_TEKS BACAAN:_
● ● ● ●

Hidayatullah.com— Begal adalah sesuatu yang sangat asing bagi masyarakat Aceh. Karenanya sulit dipercaya hal semacam sudah mulai muncul di Bumi Serambi Makkah.
Keluhan ini disampaikan Kepala Dinas Syariat Islam (DSI) Aceh, Zahrol Fajri SAg MH baru-baru ini kepada media. Ia berharp munculnya fenomena ini melahirkan warga Aceh kehilangan kesabaran dan main hakim sendiri akibat ketidaknyamanan ini.
“Sebelum itu terjadi, mari kita berusaha memperbaiki keadaan dan menyelamatkan anak-anak kita, generasi muda kita dan Aceh dari jurang kehancuran,” ungkap Zahorl Fajri terkait pembunuhan dan pembegalan yang terjadi belakangan ini di Aceh, Selasa, (30/1/2024).
Ia mengingatkan, masyarakat Aceh hafal dengan karakter dirinya sendiri, sehingga akan sangat peka jika ada fenomena kejahatan baru yang di luar batas kewajaran. Ini akan dapat menimbulkan respon beragam dari masyarakat dan ditakutkan kembali menyeret Aceh ke dalam situasi yang tidak diinginkan.
Zahrol menambahkan, terlepas dari berbagai spekulasi tentang motif adanya kasus pembegalan, tawuran, dan pembunuhan di Aceh yang terkesan “dadakan”, tentu semua pihak harus selalu berupaya menyikapi fenomena sosial apapun itu secara positif dan bijak.

● ● ● ●

_SOAL LATIHAN:_
A. Tuliskan kembali seluruh bagian teks bacaan tentang begal di Aceh, dari "Keluhan ini disampaikan" hingga "yang tidak diinginkan.".
B. Tentukan apakah setiap pernyataan berikut sesuai dengan teks bacaan tentang begal di Aceh, lalu jawab ya atau tidak disertai kutipan persis dari teks yang menjadi dasarnya: (i) Begal adalah hal yang sangat asing bagi masyarakat Aceh; (ii) Zahrol Fajri menjabat sebagai Kepala Dinas Pendidikan Aceh; (iii) menurut Zahrol Fajri, masyarakat Aceh akan sangat peka terhadap fenomena kejahatan baru yang di luar batas kewajaran.
Baris-baris yang menyusul merupakan bahan tersendiri yang terpisah dari teks bacaan.

_BAHAN KUTIPAN:_
● ● ● ●

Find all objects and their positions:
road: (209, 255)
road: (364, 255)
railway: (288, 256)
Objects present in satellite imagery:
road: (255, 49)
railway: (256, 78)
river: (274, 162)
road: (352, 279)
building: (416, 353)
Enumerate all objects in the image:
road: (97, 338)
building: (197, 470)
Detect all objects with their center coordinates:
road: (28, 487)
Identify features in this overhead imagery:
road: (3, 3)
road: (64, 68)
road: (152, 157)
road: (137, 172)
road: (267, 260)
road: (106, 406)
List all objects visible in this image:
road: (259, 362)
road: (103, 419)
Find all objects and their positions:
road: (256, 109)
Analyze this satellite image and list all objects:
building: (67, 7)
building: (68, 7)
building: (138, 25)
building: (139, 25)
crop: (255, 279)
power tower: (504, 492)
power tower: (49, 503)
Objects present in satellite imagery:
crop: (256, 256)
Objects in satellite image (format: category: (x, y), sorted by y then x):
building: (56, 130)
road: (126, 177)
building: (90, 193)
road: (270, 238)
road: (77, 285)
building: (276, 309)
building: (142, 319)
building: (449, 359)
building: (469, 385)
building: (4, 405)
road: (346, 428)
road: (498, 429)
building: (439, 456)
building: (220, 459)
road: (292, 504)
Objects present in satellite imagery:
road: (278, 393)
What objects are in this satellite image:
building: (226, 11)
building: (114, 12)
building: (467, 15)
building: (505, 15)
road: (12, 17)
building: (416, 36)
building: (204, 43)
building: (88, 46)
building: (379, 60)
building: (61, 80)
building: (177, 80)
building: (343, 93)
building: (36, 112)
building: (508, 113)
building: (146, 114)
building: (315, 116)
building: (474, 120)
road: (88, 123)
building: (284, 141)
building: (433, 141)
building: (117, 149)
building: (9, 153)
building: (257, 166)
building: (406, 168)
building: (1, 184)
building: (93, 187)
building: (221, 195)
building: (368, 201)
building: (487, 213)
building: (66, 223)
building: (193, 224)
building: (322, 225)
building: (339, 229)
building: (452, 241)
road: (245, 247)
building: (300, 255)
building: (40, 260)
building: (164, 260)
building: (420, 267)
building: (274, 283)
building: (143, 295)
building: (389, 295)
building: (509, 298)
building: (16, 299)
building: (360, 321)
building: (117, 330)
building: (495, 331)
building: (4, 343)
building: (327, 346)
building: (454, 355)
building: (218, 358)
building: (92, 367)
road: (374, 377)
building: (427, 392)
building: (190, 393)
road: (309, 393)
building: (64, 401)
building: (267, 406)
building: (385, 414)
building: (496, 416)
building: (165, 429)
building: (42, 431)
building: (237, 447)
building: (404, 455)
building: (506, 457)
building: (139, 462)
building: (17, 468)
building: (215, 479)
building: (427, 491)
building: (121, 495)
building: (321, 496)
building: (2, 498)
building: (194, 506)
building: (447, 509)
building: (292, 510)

● ● ● ●

_KUNCI JAWABAN:_
A.
Keluhan ini disampaikan Kepala Dinas Syariat Islam (DSI) Aceh, Zahrol Fajri SAg MH baru-baru ini kepada media. Ia berharp munculnya fenomena ini melahirkan warga Aceh kehilangan kesabaran dan main hakim sendiri akibat ketidaknyamanan ini.
“Sebelum itu terjadi, mari kita berusaha memperbaiki keadaan dan menyelamatkan anak-anak kita, generasi muda kita dan Aceh dari jurang kehancuran,” ungkap Zahorl Fajri terkait pembunuhan dan pembegalan yang terjadi belakangan ini di Aceh, Selasa, (30/1/2024).
Ia mengingatkan, masyarakat Aceh hafal dengan karakter dirinya sendiri, sehingga akan sangat peka jika ada fenomena kejahatan baru yang di luar batas kewajaran. Ini akan dapat menimbulkan respon beragam dari masyarakat dan ditakutkan kembali menyeret Aceh ke dalam situasi yang tidak diinginkan.

B.
(i) Ya: "Begal adalah sesuatu yang sangat asing bagi masyarakat Aceh."
(ii) Tidak: "Kepala Dinas Syariat Islam (DSI) Aceh, Zahrol Fajri SAg MH"
(iii) Ya: "sehingga akan sangat peka jika ada fenomena kejahatan baru yang di luar batas kewajaran"